# Exercise directions
Pull out each line of the listing below that contains the string "collection". Case matters, so include only lines where the capitalization matches.

### Dataset excerpts ###

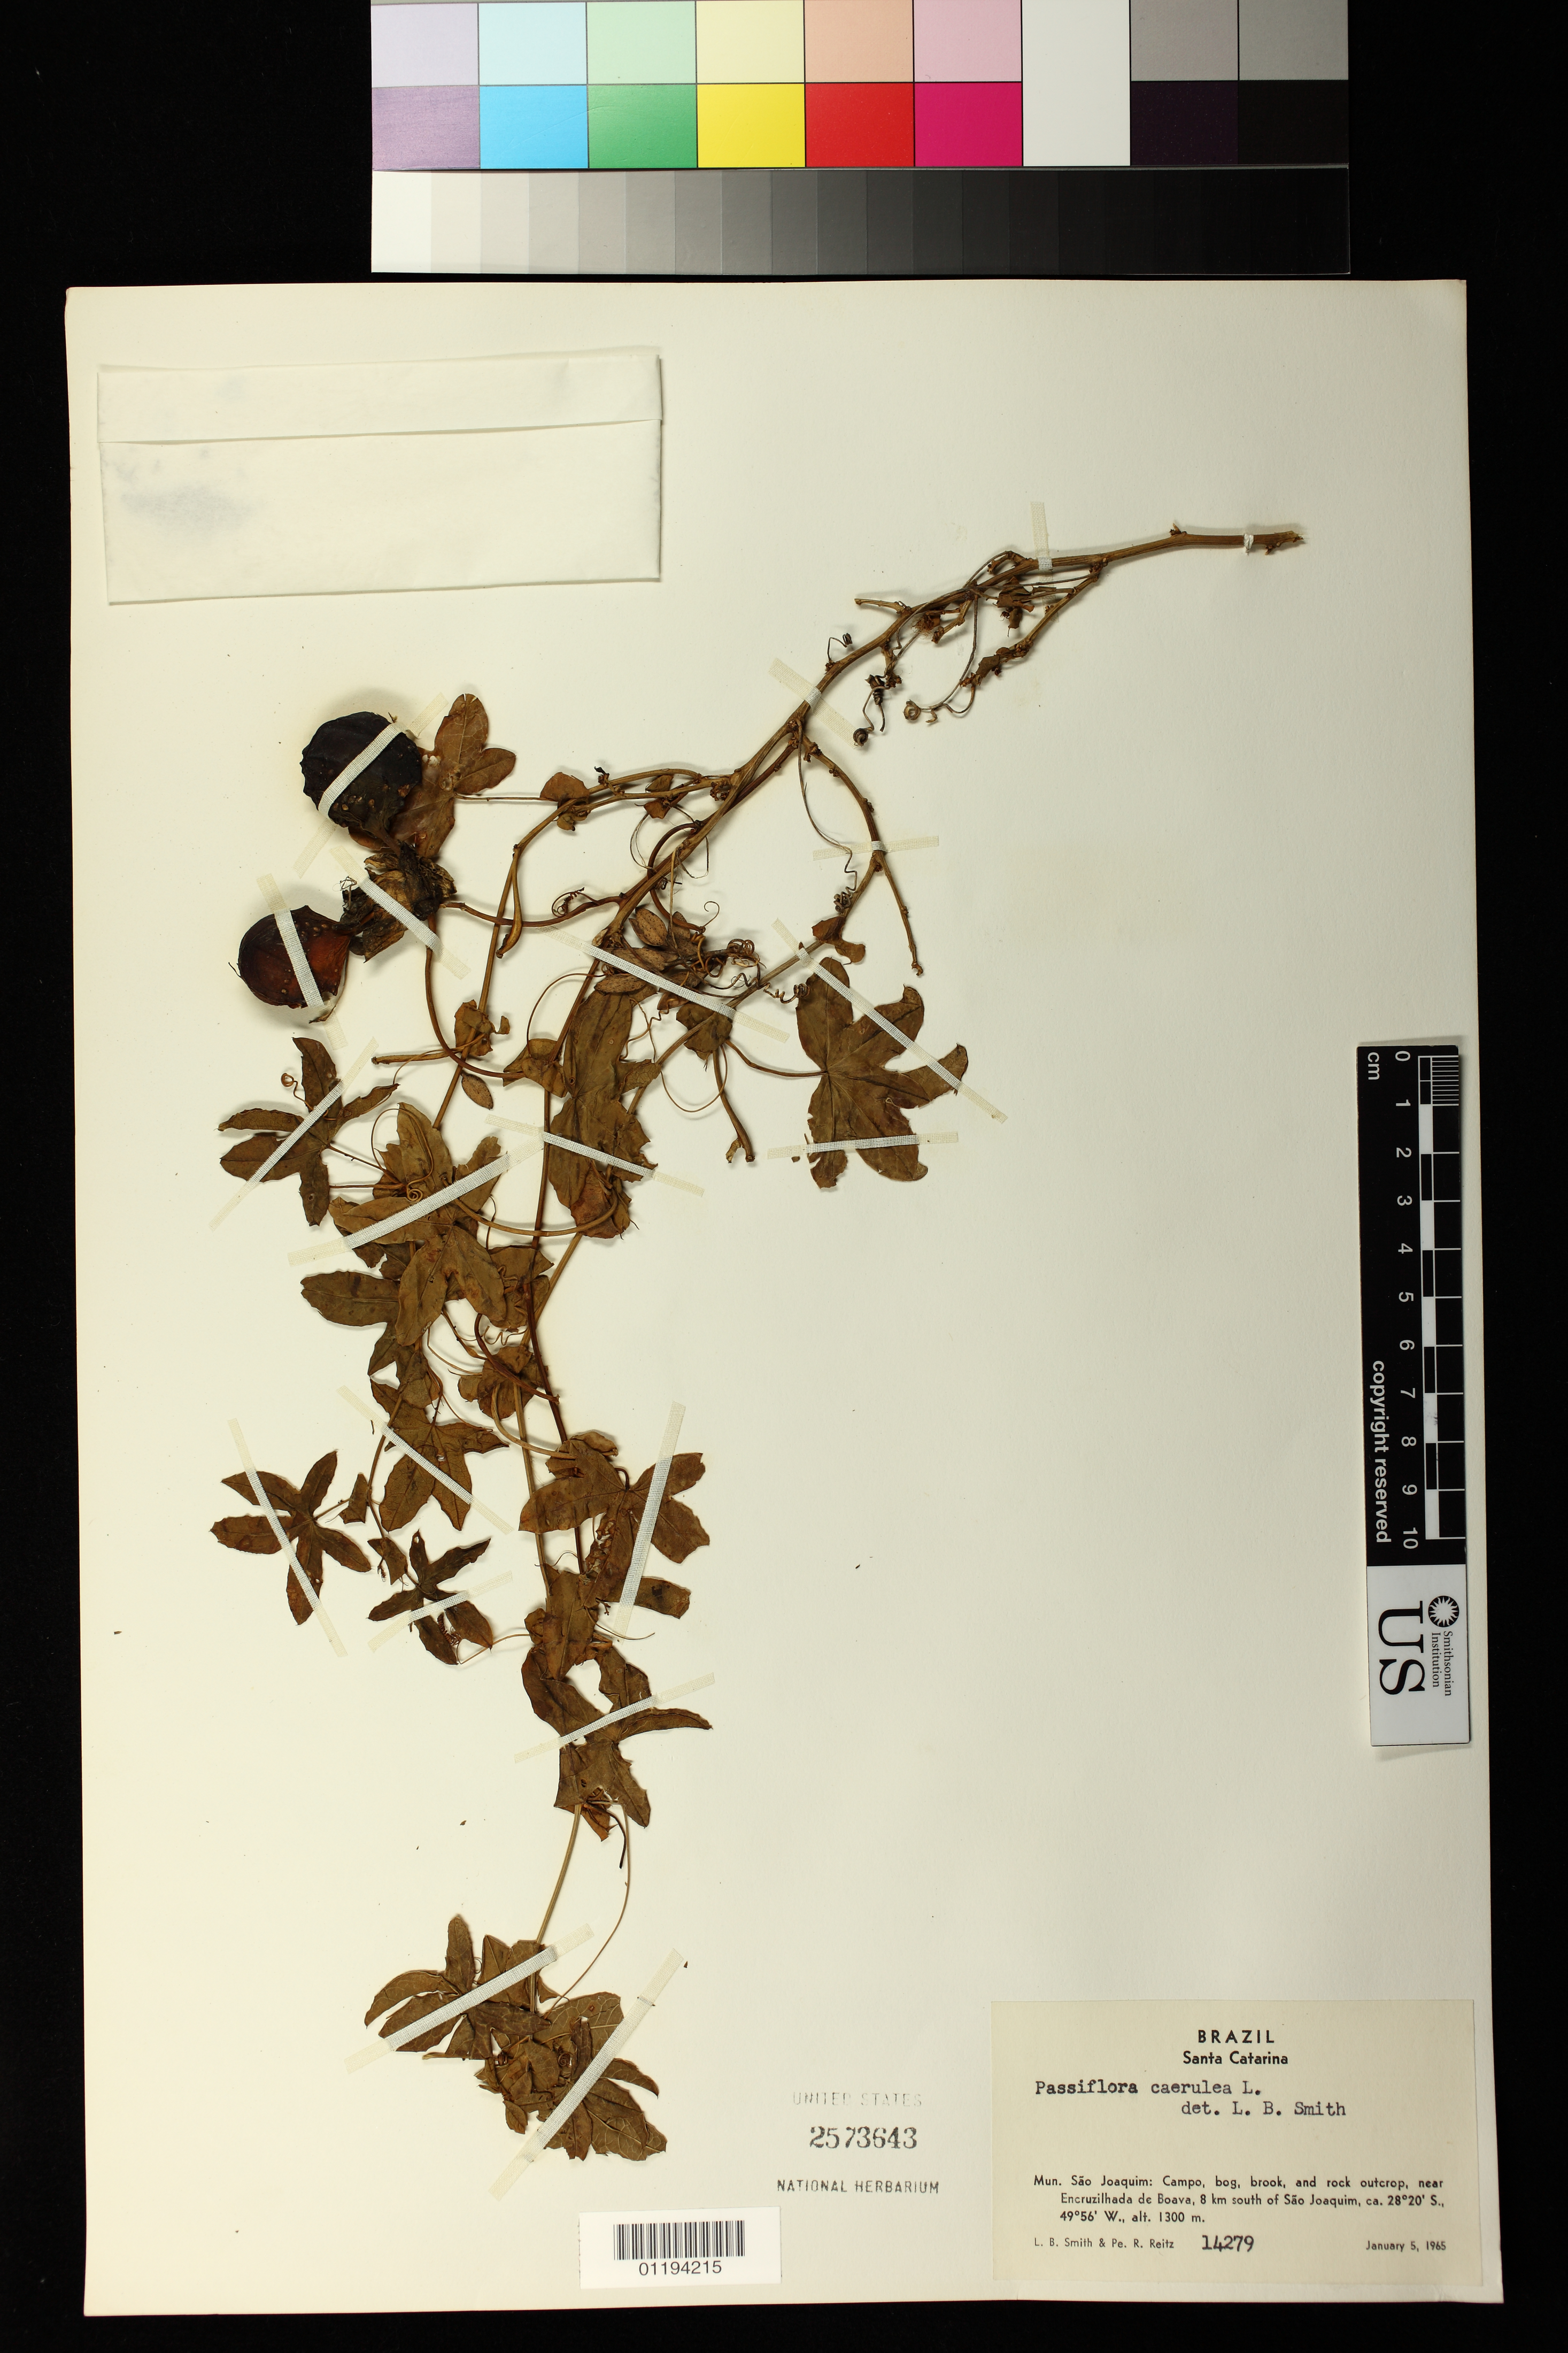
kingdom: Plantae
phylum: Tracheophyta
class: Magnoliopsida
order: Malpighiales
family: Passifloraceae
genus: Passiflora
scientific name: Passiflora caerulea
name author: L.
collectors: L. Smith & R. Reitz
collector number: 14279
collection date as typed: Jan 5 1965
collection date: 1965-01-05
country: Brazil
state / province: Santa Catarina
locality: Mun. Sao Joaquim: Campo, bog brook and rock outcrop near Encruzilhada de Boava, 8 km south of Sao Joaquim.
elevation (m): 1300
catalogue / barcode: US 2573643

###

# Response below
collection date as typed: Jan 5 1965
collection date: 1965-01-05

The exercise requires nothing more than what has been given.